La scarica ha fatto saltare la luce nella chiesetta. «I tecnici sono intervenuti subito e l’hanno ripristinata nella notte», dice il sindaco Bitonci. Solo il giorno dopo un addetto dei musei degli Eremitani ha notato i calcinacci di fronte alla facciata. «Abbiamo fatto un controllo con una gru e verificato che il tetto era integro, c’era solo una crepa nella croce. Per sicurezza è stata rimossa e abbiamo chiesto un preventivo per il restauro a una ditta specializzata», aggiunge Bitonci.
«L’interno è intatto, la croce è sul tetto proprio là sopra — conferma Pisani indicando la sommità del Giudizio universale di Giotto —. Ma una parte dell’impianto elettrico è ancora danneggiata. Probabilmente il parafulmine ha deviato la scarica e l’ha fatta finire sulla croce. Ma affreschi come questi non dovrebbero correre simili rischi.

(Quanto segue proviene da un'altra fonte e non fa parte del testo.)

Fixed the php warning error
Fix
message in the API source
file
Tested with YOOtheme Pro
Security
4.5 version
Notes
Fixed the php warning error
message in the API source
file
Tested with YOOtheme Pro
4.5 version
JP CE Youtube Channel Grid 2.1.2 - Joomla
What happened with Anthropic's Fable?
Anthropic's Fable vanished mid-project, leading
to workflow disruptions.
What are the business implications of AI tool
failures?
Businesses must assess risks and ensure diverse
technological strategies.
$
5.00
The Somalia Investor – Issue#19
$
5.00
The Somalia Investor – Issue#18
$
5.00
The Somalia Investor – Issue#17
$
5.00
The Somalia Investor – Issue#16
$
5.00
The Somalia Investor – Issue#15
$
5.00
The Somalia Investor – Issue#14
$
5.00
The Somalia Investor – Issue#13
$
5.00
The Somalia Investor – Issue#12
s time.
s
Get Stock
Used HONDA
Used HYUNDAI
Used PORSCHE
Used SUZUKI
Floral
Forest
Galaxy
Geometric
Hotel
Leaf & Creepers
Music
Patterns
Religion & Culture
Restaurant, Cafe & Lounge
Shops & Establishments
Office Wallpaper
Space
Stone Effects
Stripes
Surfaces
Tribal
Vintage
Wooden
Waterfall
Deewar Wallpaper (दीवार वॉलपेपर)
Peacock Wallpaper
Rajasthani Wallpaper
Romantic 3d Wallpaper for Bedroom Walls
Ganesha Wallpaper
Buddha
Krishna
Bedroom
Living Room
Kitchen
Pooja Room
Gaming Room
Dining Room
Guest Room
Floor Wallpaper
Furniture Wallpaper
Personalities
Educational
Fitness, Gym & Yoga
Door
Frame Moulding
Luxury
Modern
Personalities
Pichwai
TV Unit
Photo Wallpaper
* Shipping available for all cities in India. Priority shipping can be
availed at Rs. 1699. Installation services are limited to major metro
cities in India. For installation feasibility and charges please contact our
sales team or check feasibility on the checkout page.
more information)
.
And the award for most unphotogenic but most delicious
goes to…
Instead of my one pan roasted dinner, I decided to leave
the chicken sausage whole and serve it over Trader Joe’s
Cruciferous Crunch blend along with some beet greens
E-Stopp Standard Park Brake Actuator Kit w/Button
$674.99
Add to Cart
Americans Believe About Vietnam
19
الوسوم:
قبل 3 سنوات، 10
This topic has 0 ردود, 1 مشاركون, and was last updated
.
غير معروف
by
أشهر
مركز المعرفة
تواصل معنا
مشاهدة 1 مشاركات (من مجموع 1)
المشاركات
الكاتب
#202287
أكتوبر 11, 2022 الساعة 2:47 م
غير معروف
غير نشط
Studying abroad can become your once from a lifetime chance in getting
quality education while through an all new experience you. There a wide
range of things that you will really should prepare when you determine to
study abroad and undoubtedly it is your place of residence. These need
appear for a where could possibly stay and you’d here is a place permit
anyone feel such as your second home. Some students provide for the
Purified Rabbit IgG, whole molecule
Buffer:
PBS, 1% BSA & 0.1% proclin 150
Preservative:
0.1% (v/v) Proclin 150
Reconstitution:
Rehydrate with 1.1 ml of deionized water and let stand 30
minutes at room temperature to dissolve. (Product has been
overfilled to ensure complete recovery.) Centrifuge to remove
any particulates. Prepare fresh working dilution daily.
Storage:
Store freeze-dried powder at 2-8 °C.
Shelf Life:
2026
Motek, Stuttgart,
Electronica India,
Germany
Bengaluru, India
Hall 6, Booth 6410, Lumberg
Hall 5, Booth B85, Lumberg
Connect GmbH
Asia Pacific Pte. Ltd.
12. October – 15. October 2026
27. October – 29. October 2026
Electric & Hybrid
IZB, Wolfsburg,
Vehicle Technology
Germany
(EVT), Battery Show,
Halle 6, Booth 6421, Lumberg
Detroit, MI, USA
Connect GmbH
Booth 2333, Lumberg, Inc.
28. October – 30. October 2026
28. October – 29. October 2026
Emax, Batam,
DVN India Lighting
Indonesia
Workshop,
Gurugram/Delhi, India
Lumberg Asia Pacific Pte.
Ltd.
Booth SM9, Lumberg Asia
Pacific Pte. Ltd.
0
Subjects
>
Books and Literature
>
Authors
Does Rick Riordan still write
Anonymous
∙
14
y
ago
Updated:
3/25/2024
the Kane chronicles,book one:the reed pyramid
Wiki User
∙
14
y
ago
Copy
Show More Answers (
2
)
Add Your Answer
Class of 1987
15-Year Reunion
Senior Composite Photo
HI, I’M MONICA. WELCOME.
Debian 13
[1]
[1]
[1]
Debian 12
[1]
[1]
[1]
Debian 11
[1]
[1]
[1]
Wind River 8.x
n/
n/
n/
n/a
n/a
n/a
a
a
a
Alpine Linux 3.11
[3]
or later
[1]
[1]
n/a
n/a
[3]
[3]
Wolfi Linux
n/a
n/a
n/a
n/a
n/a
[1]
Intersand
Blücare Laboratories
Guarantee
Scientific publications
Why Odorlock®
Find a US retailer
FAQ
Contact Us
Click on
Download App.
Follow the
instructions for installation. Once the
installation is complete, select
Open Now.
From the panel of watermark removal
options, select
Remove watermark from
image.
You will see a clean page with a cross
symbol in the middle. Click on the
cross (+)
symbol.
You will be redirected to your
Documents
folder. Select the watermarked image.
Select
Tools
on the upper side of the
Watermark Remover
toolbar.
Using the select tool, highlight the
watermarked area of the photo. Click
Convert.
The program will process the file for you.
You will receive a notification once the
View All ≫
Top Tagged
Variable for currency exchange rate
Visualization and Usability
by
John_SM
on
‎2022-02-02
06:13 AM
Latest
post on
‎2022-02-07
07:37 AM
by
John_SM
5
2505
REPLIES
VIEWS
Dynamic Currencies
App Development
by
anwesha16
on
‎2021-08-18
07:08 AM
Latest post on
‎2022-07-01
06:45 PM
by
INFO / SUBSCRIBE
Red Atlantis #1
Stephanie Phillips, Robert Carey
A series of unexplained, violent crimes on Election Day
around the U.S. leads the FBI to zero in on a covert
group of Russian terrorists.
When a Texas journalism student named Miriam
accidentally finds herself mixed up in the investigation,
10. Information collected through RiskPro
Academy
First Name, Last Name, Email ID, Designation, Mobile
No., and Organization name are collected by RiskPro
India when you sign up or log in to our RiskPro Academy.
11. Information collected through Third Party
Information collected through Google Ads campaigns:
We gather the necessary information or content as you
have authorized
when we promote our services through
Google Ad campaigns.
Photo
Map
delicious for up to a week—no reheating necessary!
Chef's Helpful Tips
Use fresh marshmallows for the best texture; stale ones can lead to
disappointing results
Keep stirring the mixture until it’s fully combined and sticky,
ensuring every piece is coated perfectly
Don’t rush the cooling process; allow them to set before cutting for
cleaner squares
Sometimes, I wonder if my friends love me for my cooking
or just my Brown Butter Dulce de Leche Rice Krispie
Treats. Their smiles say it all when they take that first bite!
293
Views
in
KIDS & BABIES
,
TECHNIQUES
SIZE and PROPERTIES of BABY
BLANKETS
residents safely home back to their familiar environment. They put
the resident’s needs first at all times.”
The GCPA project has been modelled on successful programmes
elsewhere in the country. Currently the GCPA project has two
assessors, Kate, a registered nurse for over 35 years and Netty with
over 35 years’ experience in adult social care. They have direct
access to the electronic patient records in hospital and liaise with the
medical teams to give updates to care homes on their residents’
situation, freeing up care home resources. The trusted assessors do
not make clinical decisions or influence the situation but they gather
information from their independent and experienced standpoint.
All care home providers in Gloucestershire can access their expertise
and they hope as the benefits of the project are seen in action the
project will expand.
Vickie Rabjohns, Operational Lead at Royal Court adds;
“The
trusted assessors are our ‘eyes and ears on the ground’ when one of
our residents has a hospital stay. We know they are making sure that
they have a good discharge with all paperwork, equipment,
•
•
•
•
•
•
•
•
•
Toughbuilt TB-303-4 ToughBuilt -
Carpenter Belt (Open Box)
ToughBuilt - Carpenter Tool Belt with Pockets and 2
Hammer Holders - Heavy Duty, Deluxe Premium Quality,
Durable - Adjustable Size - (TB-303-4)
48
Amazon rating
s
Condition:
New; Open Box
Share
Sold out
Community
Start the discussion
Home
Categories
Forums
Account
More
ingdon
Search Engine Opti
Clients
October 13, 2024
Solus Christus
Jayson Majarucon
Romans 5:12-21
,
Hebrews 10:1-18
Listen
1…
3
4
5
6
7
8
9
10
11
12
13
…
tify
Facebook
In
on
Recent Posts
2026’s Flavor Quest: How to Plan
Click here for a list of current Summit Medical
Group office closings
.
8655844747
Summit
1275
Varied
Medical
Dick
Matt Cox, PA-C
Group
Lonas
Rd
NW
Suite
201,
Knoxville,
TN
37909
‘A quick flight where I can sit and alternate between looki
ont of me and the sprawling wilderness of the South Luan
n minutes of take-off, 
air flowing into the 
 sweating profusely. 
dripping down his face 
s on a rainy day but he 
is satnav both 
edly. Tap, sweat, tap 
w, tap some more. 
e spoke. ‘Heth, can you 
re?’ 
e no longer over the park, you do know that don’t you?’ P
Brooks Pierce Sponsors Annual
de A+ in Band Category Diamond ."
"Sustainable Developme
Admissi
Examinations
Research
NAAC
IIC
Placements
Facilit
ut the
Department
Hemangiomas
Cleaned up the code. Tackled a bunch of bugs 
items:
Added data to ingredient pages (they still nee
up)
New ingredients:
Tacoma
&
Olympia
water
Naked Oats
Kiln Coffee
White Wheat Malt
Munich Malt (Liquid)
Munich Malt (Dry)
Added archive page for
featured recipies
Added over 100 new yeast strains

Pensi a cosa potrebbe succedere se un fulmine abbattesse uno degli alberi secolari che circondano la Cappella degli Scrovegni: potrebbe distruggerla», fa notare preoccupato.
Il parafulmine si trova sulla parte posteriore della chiesetta, un unico cavo lo collega a terra, per permettere alla carica elettrica di disperdersi. «Quello che è successo dimostra che non è sufficiente», protesta l’ingegnere di origine padovana Fernando De Simone, che negli anni ha denunciato più volte la «fragilità» degli Scrovegni. «Per mettere al riparo la struttura non basta solo un’asta: bisogna costruire una gabbia di Faraday. Una struttura di conduttori metallici che faccia scaricare l’elettricità all’esterno dell’edificio, impedendo che si riversi all’interno.
Allo stato non c’è: mi domando come il sovraintendente Ugo Soragni, presidente della commissione per la conservazione degli Scrovegni, a gennaio abbia potuto dichiarare che la cappella non ha bisogno di interventi aggiuntivi di protezione». Una versione implicitamente corretta ora dal sindaco Bitonci, che promette una «verifica tecnica» sul parafulmine.